Low-tech “Breakout EDU” looks to invigorate education one wooden box at a time. (n.d.). Retrieved from http://www.usatoday.com/story/tech/2016/06/30/low-tech-breakout-edu-looks-invigorate-education-one-wooden-box-time/86580464/

Breakout EDU takes the appeal of the “escape room,” a recreational team sport in which a group of people use their wits to break out of a locked room, and turns it inside out

Instead of a locked room, teams must figure out how to get inside a tightly locked box.

Breakout EDU builds the wooden boxes by hand and sells them online, along with an assortment of hasps, locks, invisible-ink pens and guidelines.

Teachers build lessons around students' nearly insatiable need to get into that box.

Wants to impact teaching at a basic level, making it more problem-based, more social, more interactive and more physical.

Teachers have stepped forward with hundreds of games on nearly every topic, from environmental science and Advanced Placement physics to Kindergarten-level literacy.

More than 200 games are freely available on the companies website.

The website gives teachers the option of charging one another for them, none of the teachers has asked for payment.

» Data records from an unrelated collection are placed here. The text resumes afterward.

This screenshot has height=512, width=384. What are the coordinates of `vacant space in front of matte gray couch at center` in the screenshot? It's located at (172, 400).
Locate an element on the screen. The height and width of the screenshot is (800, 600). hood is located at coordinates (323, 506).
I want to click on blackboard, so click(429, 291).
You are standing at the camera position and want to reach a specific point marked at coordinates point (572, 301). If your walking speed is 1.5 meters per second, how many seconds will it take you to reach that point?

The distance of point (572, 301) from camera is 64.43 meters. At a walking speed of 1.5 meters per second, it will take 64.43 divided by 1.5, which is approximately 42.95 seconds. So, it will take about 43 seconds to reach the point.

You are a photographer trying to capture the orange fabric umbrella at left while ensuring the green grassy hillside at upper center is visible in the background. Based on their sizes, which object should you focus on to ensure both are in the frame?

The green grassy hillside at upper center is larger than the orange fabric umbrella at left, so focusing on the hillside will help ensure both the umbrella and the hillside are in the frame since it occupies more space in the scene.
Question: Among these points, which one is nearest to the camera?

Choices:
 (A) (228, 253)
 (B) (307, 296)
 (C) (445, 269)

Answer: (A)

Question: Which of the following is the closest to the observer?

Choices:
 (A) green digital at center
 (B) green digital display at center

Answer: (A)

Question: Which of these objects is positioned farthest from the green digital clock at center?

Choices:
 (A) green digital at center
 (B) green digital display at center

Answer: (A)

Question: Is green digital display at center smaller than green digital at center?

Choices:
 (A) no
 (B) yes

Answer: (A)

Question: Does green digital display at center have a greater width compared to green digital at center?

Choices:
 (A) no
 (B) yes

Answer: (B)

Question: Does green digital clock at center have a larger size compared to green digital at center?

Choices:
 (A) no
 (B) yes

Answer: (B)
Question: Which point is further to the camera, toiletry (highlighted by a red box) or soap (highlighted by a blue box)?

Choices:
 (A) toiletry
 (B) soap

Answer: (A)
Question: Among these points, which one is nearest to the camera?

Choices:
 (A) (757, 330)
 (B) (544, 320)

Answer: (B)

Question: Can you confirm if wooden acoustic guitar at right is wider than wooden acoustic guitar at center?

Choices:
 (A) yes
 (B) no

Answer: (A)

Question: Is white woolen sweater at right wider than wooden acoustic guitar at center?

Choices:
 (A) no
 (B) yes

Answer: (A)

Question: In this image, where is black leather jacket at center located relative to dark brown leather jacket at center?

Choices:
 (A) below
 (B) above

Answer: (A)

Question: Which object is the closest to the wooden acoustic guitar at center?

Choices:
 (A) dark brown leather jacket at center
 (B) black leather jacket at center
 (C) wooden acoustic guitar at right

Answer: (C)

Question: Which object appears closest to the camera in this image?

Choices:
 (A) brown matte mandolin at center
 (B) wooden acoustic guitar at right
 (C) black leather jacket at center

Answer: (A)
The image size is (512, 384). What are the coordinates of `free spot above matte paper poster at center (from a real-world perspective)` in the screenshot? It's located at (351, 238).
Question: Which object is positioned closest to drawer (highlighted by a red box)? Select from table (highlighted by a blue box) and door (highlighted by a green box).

In many instances, Bellow said, teachers don’t even bother to lock up a valuable object in the box. “Our theory is that the journey to getting the box open is worth it,” he said.

Tracks with bedrock “intrinsic motivation” research that suggests the way to motivate people to work hard is to give them challenging tasks that they can figure out for themselves while making them feel competent and connected.

“There are cheers, there’s frustration, and ultimately, if there is success, it’s that moment of ‘We did it!’ And that is intrinsic. It doesn’t need something else,” he said.

“I don’t see kids cheering when they do worksheets.”

Schools will often buy one box, then, within a few weeks, five more, “because the reality is that it’s an idea that works.”

There are about 8,000 teacher members who are “extremely active” in Breakout EDU’s online community, sharing lessons on Facebook and posting instructions to YouTube.

Kits can be open sourced

Once a school purchases the kit, teachers and students need not buy anything more. They can simply modify the hardware to suit what they want to teach.